• ABOUT THIS TASK:
Copy all lines of the listing that include the string "KiCad".

• MATERIAL PROVIDED:
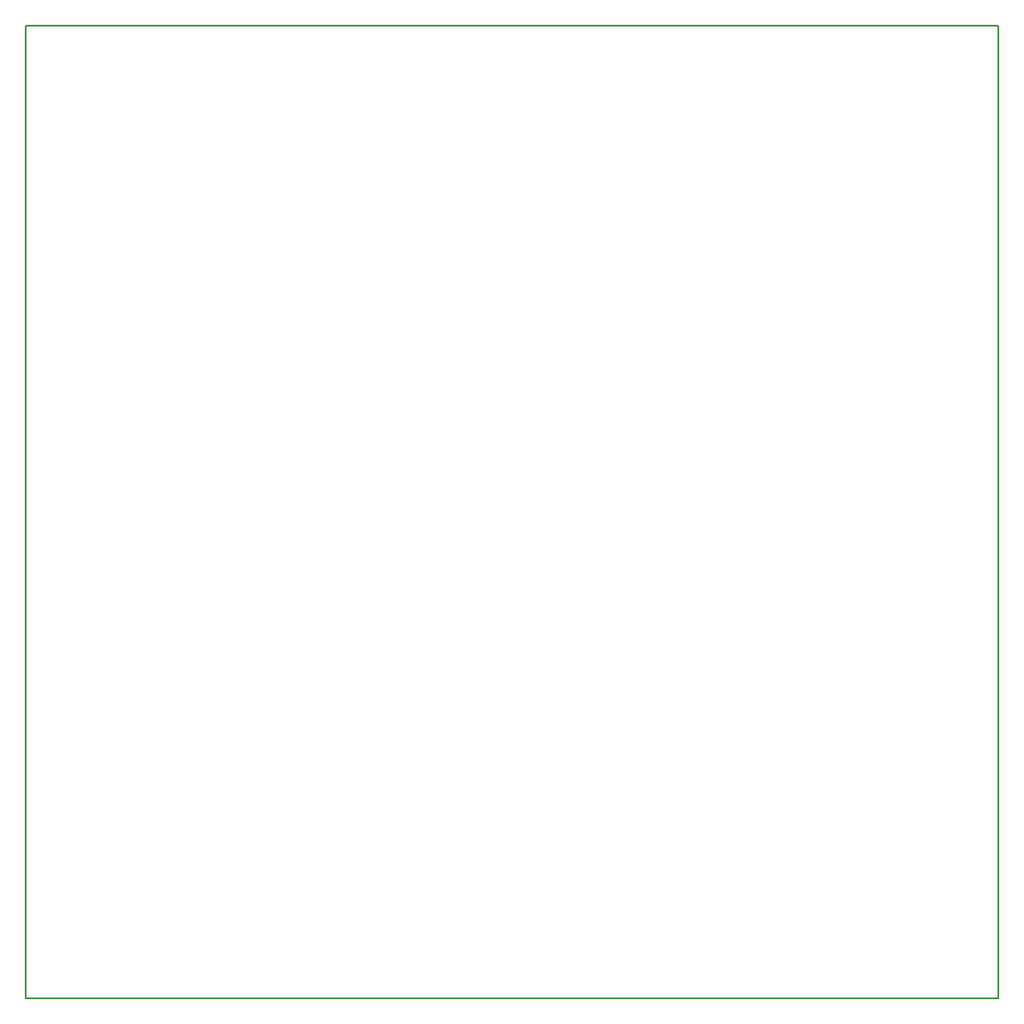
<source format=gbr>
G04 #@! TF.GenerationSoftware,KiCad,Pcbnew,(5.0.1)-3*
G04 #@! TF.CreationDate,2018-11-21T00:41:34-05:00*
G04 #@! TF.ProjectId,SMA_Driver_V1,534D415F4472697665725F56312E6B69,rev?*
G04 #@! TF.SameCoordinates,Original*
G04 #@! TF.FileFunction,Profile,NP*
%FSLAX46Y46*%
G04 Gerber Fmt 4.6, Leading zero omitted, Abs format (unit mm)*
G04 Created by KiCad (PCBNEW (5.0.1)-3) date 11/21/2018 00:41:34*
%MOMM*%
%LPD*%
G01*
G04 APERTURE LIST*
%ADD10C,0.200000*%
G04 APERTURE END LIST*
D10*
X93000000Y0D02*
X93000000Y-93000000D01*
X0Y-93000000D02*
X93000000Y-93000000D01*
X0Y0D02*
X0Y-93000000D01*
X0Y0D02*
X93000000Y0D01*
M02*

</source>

---

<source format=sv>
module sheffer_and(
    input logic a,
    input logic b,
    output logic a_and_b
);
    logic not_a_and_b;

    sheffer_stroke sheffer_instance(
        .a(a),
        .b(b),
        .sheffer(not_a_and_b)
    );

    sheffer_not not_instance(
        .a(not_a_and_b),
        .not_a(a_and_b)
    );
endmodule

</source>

• SOLUTION BELOW:
G04 #@! TF.GenerationSoftware,KiCad,Pcbnew,(5.0.1)-3*
G04 Created by KiCad (PCBNEW (5.0.1)-3) date 11/21/2018 00:41:34*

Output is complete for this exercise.